Purpose: Research has shown that hospital staff are responsible for most of the noise and interruptions occurring at night. A decrease in sleep has been linked to increased length of stay, the risk for falls, and delirium while in the inpatient setting. Sleep disruption often begins around midnight with laboratory testing and continues throughout the night due to frequent vital signs and radiology procedures. To date, nighttime quality improvement projects found in research have been focused on the critical care environment. As a result, the quiet at night initiative was created to improve patient experience at night in the medical-surgical setting.
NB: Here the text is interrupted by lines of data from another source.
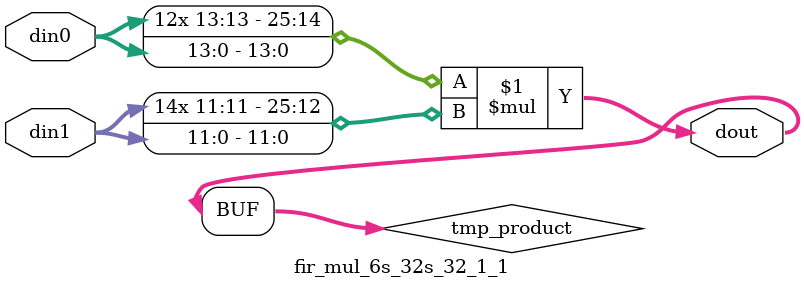
<source format=v>

`timescale 1 ns / 1 ps

  module fir_mul_6s_32s_32_1_1(din0, din1, dout);
parameter ID = 1;
parameter NUM_STAGE = 0;
parameter din0_WIDTH = 14;
parameter din1_WIDTH = 12;
parameter dout_WIDTH = 26;

input [din0_WIDTH - 1 : 0] din0; 
input [din1_WIDTH - 1 : 0] din1; 
output [dout_WIDTH - 1 : 0] dout;

wire signed [dout_WIDTH - 1 : 0] tmp_product;













assign tmp_product = $signed(din0) * $signed(din1);








assign dout = tmp_product;







endmodule

</source>
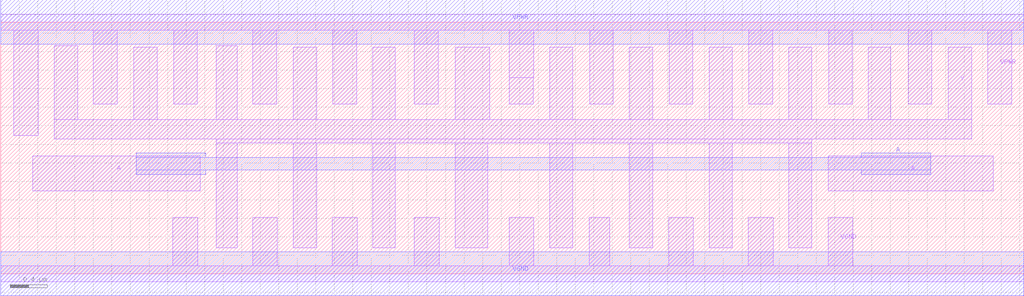
<source format=lef>
# Copyright 2020 The SkyWater PDK Authors
#
# Licensed under the Apache License, Version 2.0 (the "License");
# you may not use this file except in compliance with the License.
# You may obtain a copy of the License at
#
#     https://www.apache.org/licenses/LICENSE-2.0
#
# Unless required by applicable law or agreed to in writing, software
# distributed under the License is distributed on an "AS IS" BASIS,
# WITHOUT WARRANTIES OR CONDITIONS OF ANY KIND, either express or implied.
# See the License for the specific language governing permissions and
# limitations under the License.
#
# SPDX-License-Identifier: Apache-2.0

VERSION 5.5 ;
NAMESCASESENSITIVE ON ;
BUSBITCHARS "[]" ;
DIVIDERCHAR "/" ;
MACRO sky130_fd_sc_hd__clkinv_16
  CLASS CORE ;
  SOURCE USER ;
  ORIGIN  0.000000  0.000000 ;
  SIZE  11.04000 BY  2.720000 ;
  SYMMETRY X Y R90 ;
  SITE unithd ;
  PIN A
    ANTENNAGATEAREA  4.608000 ;
    DIRECTION INPUT ;
    USE SIGNAL ;
    PORT
      LAYER li1 ;
        RECT 0.345000 0.895000 2.155000 1.275000 ;
    END
    PORT
      LAYER li1 ;
        RECT 8.930000 0.895000 10.710000 1.275000 ;
    END
    PORT
      LAYER met1 ;
        RECT 1.465000 1.075000  2.215000 1.120000 ;
        RECT 1.465000 1.120000 10.035000 1.260000 ;
        RECT 1.465000 1.260000  2.215000 1.305000 ;
        RECT 9.285000 1.075000 10.035000 1.120000 ;
        RECT 9.285000 1.260000 10.035000 1.305000 ;
    END
  END A
  PIN Y
    ANTENNADIFFAREA  4.520900 ;
    DIRECTION OUTPUT ;
    USE SIGNAL ;
    PORT
      LAYER li1 ;
        RECT  0.575000 1.455000 10.480000 1.665000 ;
        RECT  0.575000 1.665000  0.830000 2.465000 ;
        RECT  1.435000 1.665000  1.690000 2.450000 ;
        RECT  2.325000 0.280000  2.550000 1.415000 ;
        RECT  2.325000 1.415000  8.755000 1.455000 ;
        RECT  2.325000 1.665000  2.550000 2.465000 ;
        RECT  3.155000 0.280000  3.410000 1.415000 ;
        RECT  3.155000 1.665000  3.410000 2.450000 ;
        RECT  4.015000 0.280000  4.255000 1.415000 ;
        RECT  4.015000 1.665000  4.255000 2.450000 ;
        RECT  4.905000 0.280000  5.255000 1.415000 ;
        RECT  4.905000 1.665000  5.280000 2.450000 ;
        RECT  5.925000 0.280000  6.175000 1.415000 ;
        RECT  5.925000 1.665000  6.175000 2.450000 ;
        RECT  6.785000 0.280000  7.035000 1.415000 ;
        RECT  6.785000 1.665000  7.035000 2.450000 ;
        RECT  7.645000 0.280000  7.895000 1.415000 ;
        RECT  7.645000 1.665000  7.895000 2.450000 ;
        RECT  8.505000 0.280000  8.755000 1.415000 ;
        RECT  8.505000 1.665000  8.755000 2.450000 ;
        RECT  9.365000 1.665000  9.605000 2.450000 ;
        RECT 10.225000 1.665000 10.480000 2.450000 ;
    END
  END Y
  PIN VGND
    DIRECTION INOUT ;
    SHAPE ABUTMENT ;
    USE GROUND ;
    PORT
      LAYER li1 ;
        RECT 0.000000 -0.085000 11.040000 0.085000 ;
        RECT 1.855000  0.085000  2.125000 0.610000 ;
        RECT 2.720000  0.085000  2.985000 0.610000 ;
        RECT 3.580000  0.085000  3.845000 0.610000 ;
        RECT 4.465000  0.085000  4.730000 0.610000 ;
        RECT 5.490000  0.085000  5.755000 0.610000 ;
        RECT 6.350000  0.085000  6.575000 0.610000 ;
        RECT 7.210000  0.085000  7.475000 0.610000 ;
        RECT 8.070000  0.085000  8.335000 0.610000 ;
        RECT 8.930000  0.085000  9.195000 0.610000 ;
    END
    PORT
      LAYER met1 ;
        RECT 0.000000 -0.240000 11.040000 0.240000 ;
    END
  END VGND
  PIN VPWR
    DIRECTION INOUT ;
    SHAPE ABUTMENT ;
    USE POWER ;
    PORT
      LAYER li1 ;
        RECT  0.000000 2.635000 11.040000 2.805000 ;
        RECT  0.140000 1.495000  0.405000 2.635000 ;
        RECT  1.000000 1.835000  1.260000 2.635000 ;
        RECT  1.865000 1.835000  2.120000 2.635000 ;
        RECT  2.720000 1.835000  2.980000 2.635000 ;
        RECT  3.585000 1.835000  3.840000 2.635000 ;
        RECT  4.465000 1.835000  4.720000 2.635000 ;
        RECT  5.490000 1.835000  5.745000 2.120000 ;
        RECT  5.490000 2.120000  5.750000 2.635000 ;
        RECT  6.355000 1.835000  6.610000 2.635000 ;
        RECT  7.215000 1.835000  7.470000 2.635000 ;
        RECT  8.075000 1.835000  8.330000 2.635000 ;
        RECT  8.935000 1.835000  9.190000 2.635000 ;
        RECT  9.795000 1.835000 10.050000 2.635000 ;
        RECT 10.650000 1.835000 10.910000 2.635000 ;
    END
    PORT
      LAYER met1 ;
        RECT 0.000000 2.480000 11.040000 2.960000 ;
    END
  END VPWR
  OBS
  END
END sky130_fd_sc_hd__clkinv_16

</source>
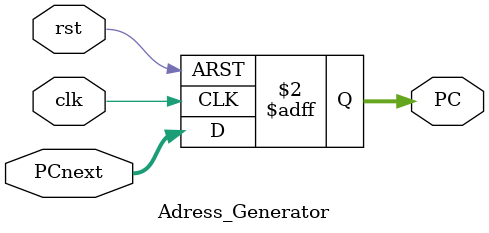
<source format=v>
module Adress_Generator (
     input rst,clk,input[31:0]PCnext,
    output reg [31:0] PC
);
    always @(posedge clk, posedge rst) begin
        if (rst)
            PC <= 32'd0;
        else
            PC <= PCnext;    
    end 
endmodule
</source>
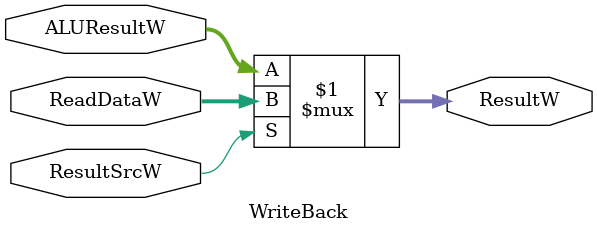
<source format=sv>
module WriteBack (
    input logic          ResultSrcW,
    input logic [31:0]   ALUResultW,
    input logic [31:0]   ReadDataW,

    output logic [31:0]  ResultW
);
assign ResultW = ResultSrcW ? ReadDataW : ALUResultW;
    
endmodule

</source>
Description: The Quiet at Night pilot was initiated on two units from September 1 through October 31, 2020. Quiet at Night was defined in collaboration with the interprofessional team, which included laboratory, radiology, environmental services, public safety, and the medical executive committee. Through this team, quiet hours were established from midnight until 5 AM to allow patients to rest. During this time, staff dimmed the lights and care was clustered to allow for a period of uninterrupted sleep. Each patient was provided with a sleep menu that lists several available options for patients to help them have a restful night. The sleep menu included items such as a quiet kit (which contained an eye patch, earplugs, lip balm, word puzzle, and pencil), an extra blanket or pillow, a warm washcloth/oral care, a warm beverage, earphones, a care channel card, and aromatherapy. Unit decibel meters, also known as "yacker trackers" were also utilized at the nursing station during quiet hours to serve as a visual and auditory reminder to staff when they are too loud.
Evaluation/outcome: Through Quiet at Night, a decrease in noise levels resulted in fewer interruptions at night and improved patient restfulness. When patients were offered items from the sleep menu before bedtime, they reported an improvement in the number of hours of sleep. The project also increased staff awareness about the impact of noise on patients’ sleep. When staff became aware of patient feedback, staff seemed more motivated to act. The use of quiet hours likewise resulted in decreases in call light use, which decreased stress levels among nurses and promoted a healthier work environment.
Post-trial rounding Press Ganey patient survey results, in addition to HCAHPS results, were reviewed and analyzed for improvement in patients’ quality of sleep and perception of the quietness of the hospital environment. Of these results, 85-91% of patients reported experiencing a restful environment at night. In addition, an improvement was seen in 2nd and 3rd quarter HCAHPS scores, moving the hospital out of the bottom quartile percentage.
Quiet at Night has become one of the first initiatives to have successfully embraced interprofessional collaboration across this facility. After completing the trial, the night council presented an executive summary of recommendations to the hospital administration detailing lessons learned, challenges, and new changes to test and spread Quiet at Night to other hospital departments.